🤖 AI Summary
To address the challenge of automatic perioperative event recognition in operating rooms (ORs), where privacy constraints prohibit the use of raw RGB video, this paper proposes a privacy-preserving digital twin (DT) paradigm. First, a vision foundation model is employed to losslessly transform raw RGB videos into de-identified depth maps and semantic segmentation maps. Second, a novel SafeOR dual-stream fusion network is designed to perform high-accuracy event detection directly on these DT representations. This work introduces the first two-stage privacy-preserving framework integrating *generative DT modeling* with *dual-stream detection*. Evaluated on 38 simulated surgical cases, the method achieves detection performance on par with—or even surpassing—that of models trained on raw video (mAP improvement of 2.3%). Critically, the DT representations are inherently privacy-safe and enable secure cross-institutional data sharing, substantially enhancing model generalizability.
📝 Abstract
Purpose: The operating room (OR) is a complex environment where optimizing workflows is critical to reduce costs and improve patient outcomes.
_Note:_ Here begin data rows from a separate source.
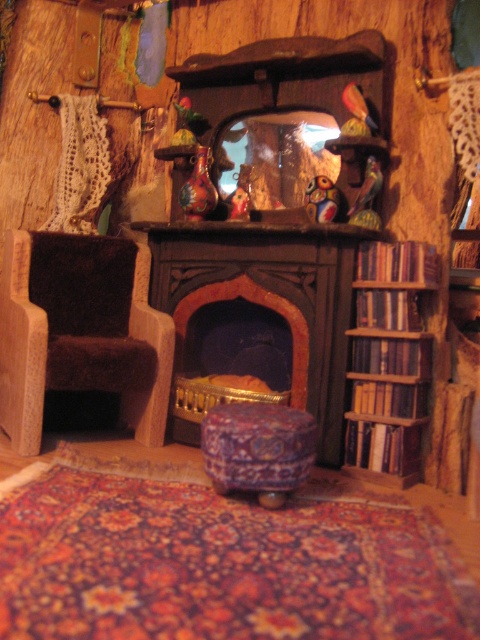
You are trying to place a new rug in the cozy, miniature room. The dark wood fireplace at center and the carpeted fabric stool at center are in the way. Which object should you move to make space for the rug?

The dark wood fireplace at center is positioned over the carpeted fabric stool at center, so you should move the dark wood fireplace at center to make space for the rug.

You are standing in the room and want to move from the carpeted fabric stool at center to the dark wood fireplace at center. Which direction should you move?

You should move to the left because the dark wood fireplace at center is to the right of the carpeted fabric stool at center, so moving left would bring you closer to it.

You are standing in the cozy, miniature room described. If you face the dark wood fireplace at center, which direction should you turn to see the small wooden chair with a dark cushioned seat and backrest located to the left of the fireplace?

You should turn to your left because the small wooden chair with a dark cushioned seat and backrest is positioned to the left of the dark wood fireplace at center.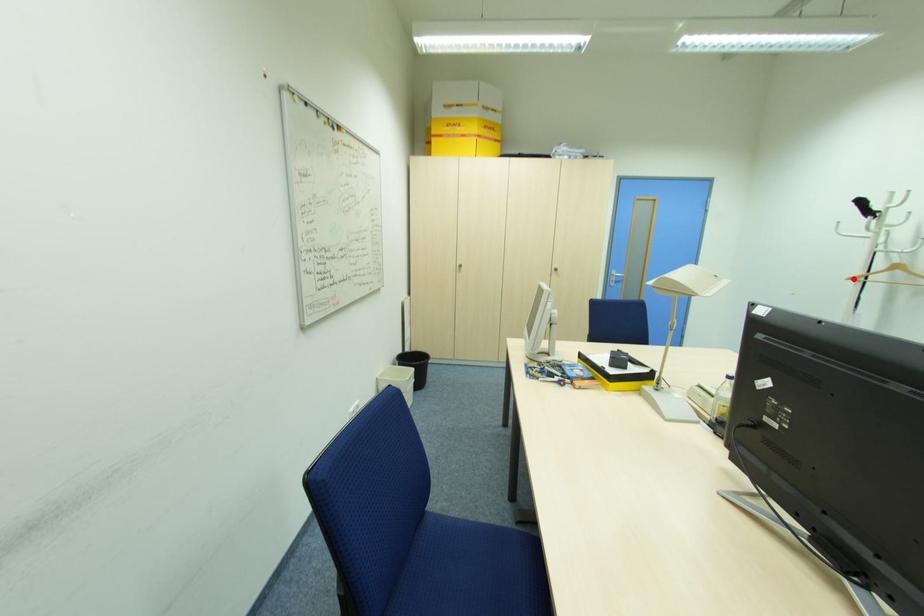
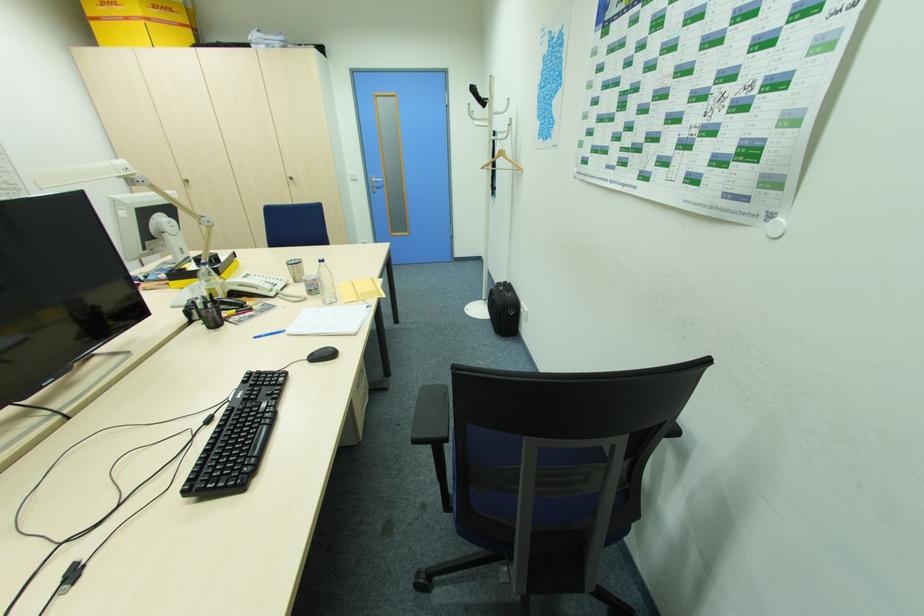
Question: I am providing you with two images of the same scene from different viewpoints. Given a red point in image1, look at the same physical point in image2. Is it:

Choices:
 (A) Closer to the viewpoint
 (B) Farther from the viewpoint

Answer: (A)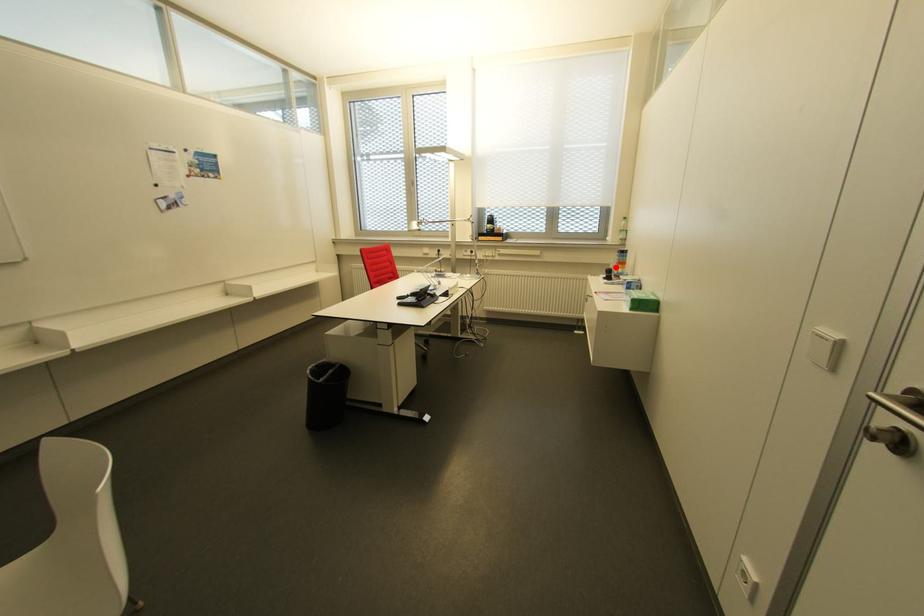
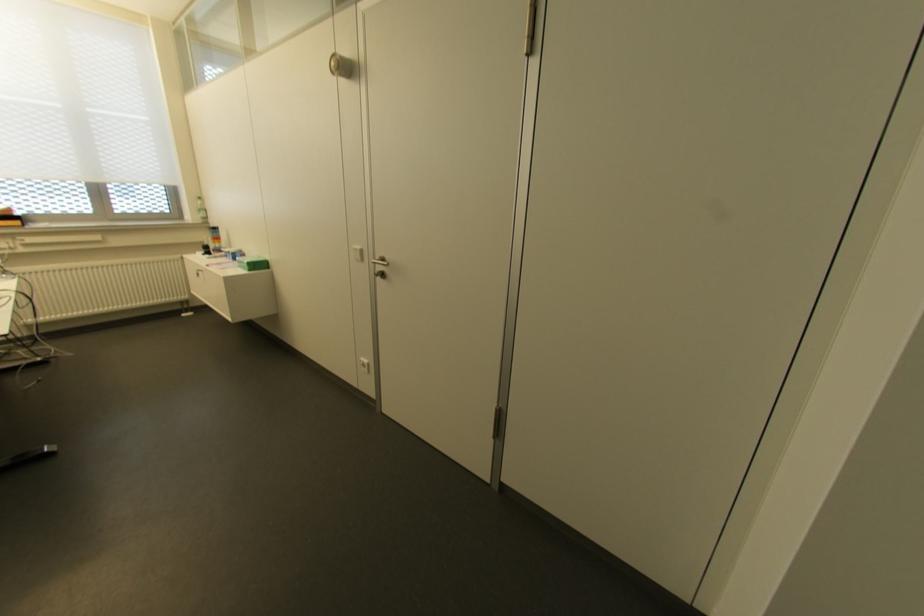
Find the pixel in the second image that matches the highlighted location in the first image.

(213, 243)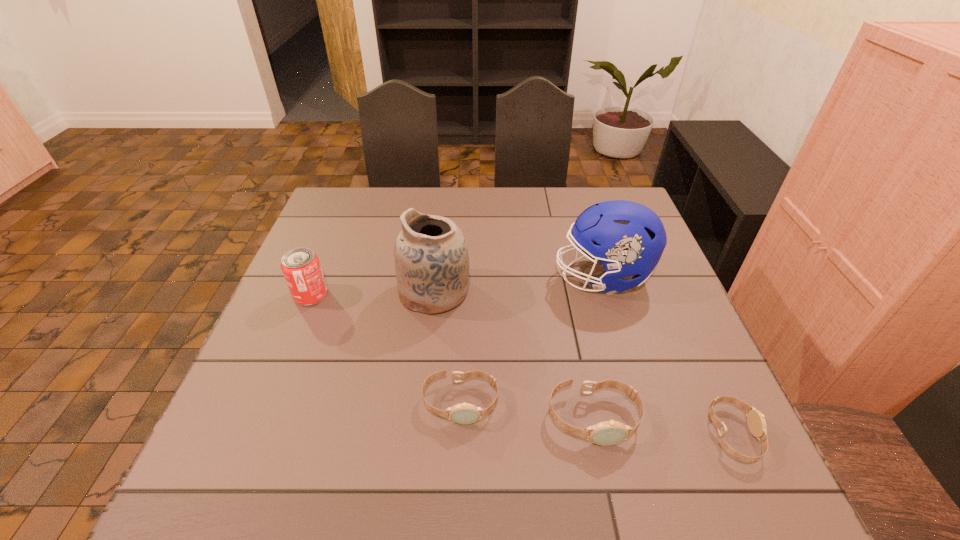
The height and width of the screenshot is (540, 960). In order to click on the fifth tallest object in this screenshot , I will do pyautogui.click(x=464, y=413).

Where is `the second tallest watch`? Image resolution: width=960 pixels, height=540 pixels. the second tallest watch is located at coordinates (464, 413).

Identify the location of the second watch from right to left. The image size is (960, 540). (606, 433).

At what (x,y) coordinates should I click in order to perform the action: click on the shortest watch. Please return your answer as a coordinate pair (x, y). Looking at the image, I should click on (756, 422).

Find the location of a particular element. This screenshot has width=960, height=540. the shortest object is located at coordinates (756, 422).

In order to click on football helmet in this screenshot , I will do `click(627, 238)`.

Identify the location of pottery. (431, 257).

You are a GUI agent. You are given a task and a screenshot of the screen. Output one action in this format:
    pyautogui.click(x=<x>, y=<y>)
    Task: Click on the third tallest object
    
    Given the screenshot: What is the action you would take?
    pyautogui.click(x=301, y=268)

I want to click on the leftmost object, so click(301, 268).

This screenshot has width=960, height=540. In order to click on free location located on the face guard of the football helmet in this screenshot , I will do `click(487, 276)`.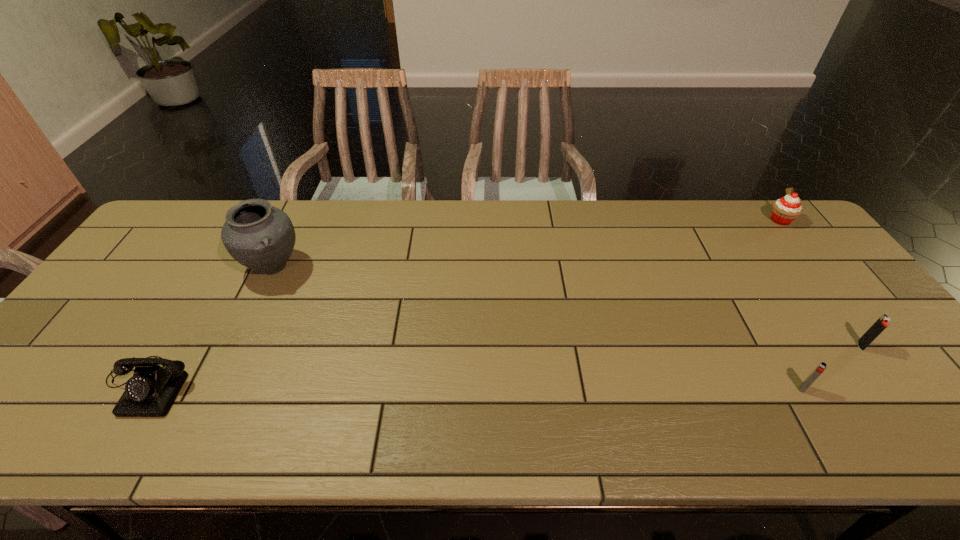
At what (x,y) coordinates should I click in order to perform the action: click on free space between the telephone and the farthest object. Please return your answer as a coordinate pair (x, y). Looking at the image, I should click on (464, 302).

Where is `object that is the third nearest to the cupcake`? The image size is (960, 540). object that is the third nearest to the cupcake is located at coordinates (257, 235).

Image resolution: width=960 pixels, height=540 pixels. Identify the location of the fourth closest object to the third farthest object. (151, 392).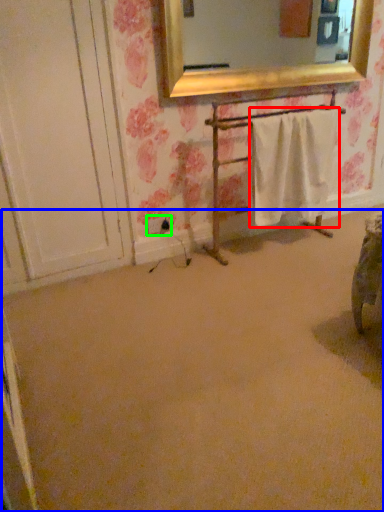
Question: Which is farther away from bath towel (highlighted by a red box)? plain (highlighted by a blue box) or electric outlet (highlighted by a green box)?

Choices:
 (A) plain
 (B) electric outlet

Answer: (A)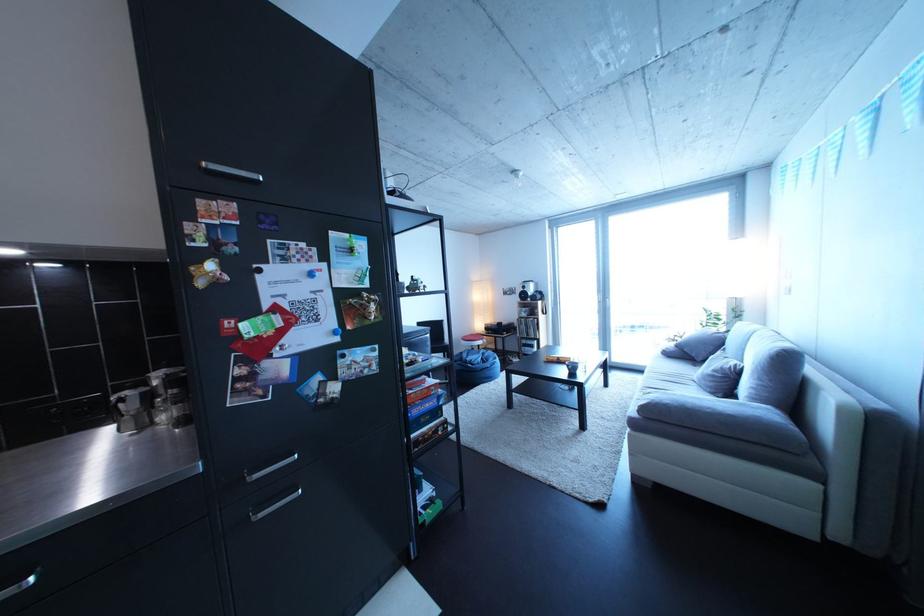
The image size is (924, 616). What do you see at coordinates (756, 373) in the screenshot?
I see `a sofa sitting surface` at bounding box center [756, 373].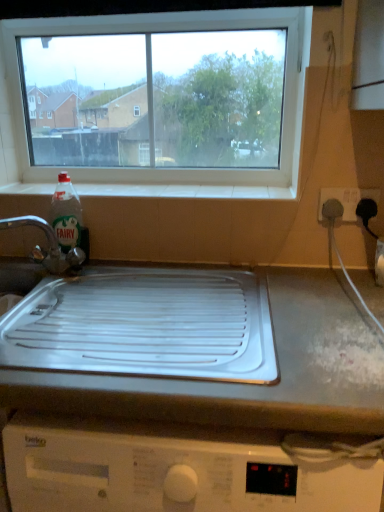
What are the coordinates of `blank space above white plastic tray at center (from a real-world perspective)` in the screenshot? It's located at (251, 337).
The use of computer vision approaches for the automatic recognition of perioperative events enables identification of bottlenecks for OR optimization. However, privacy concerns limit the use of computer vision for automated event detection from OR videos, which makes privacy-preserving approaches needed for OR workflow analysis. Methods: We propose a two-stage pipeline for privacy-preserving OR video analysis and event detection. In the first stage, we leverage vision foundation models for depth estimation and semantic segmentation to generate de-identified Digital Twins (DT) of the OR from conventional RGB videos. In the second stage, we employ the SafeOR model, a fused two-stream approach that processes segmentation masks and depth maps for OR event detection. We evaluate this method on an internal dataset of 38 simulated surgical trials with five event classes. Results: Our results indicate that this DT-based approach to the OR event detection model achieves performance on par and sometimes even better than raw RGB video-based models on detecting OR events. Conclusion: DTs enable privacy-preserving OR workflow analysis, facilitating the sharing of de-identified data across institutions and they can potentially enhance model generalizability by mitigating domain-specific appearance differences.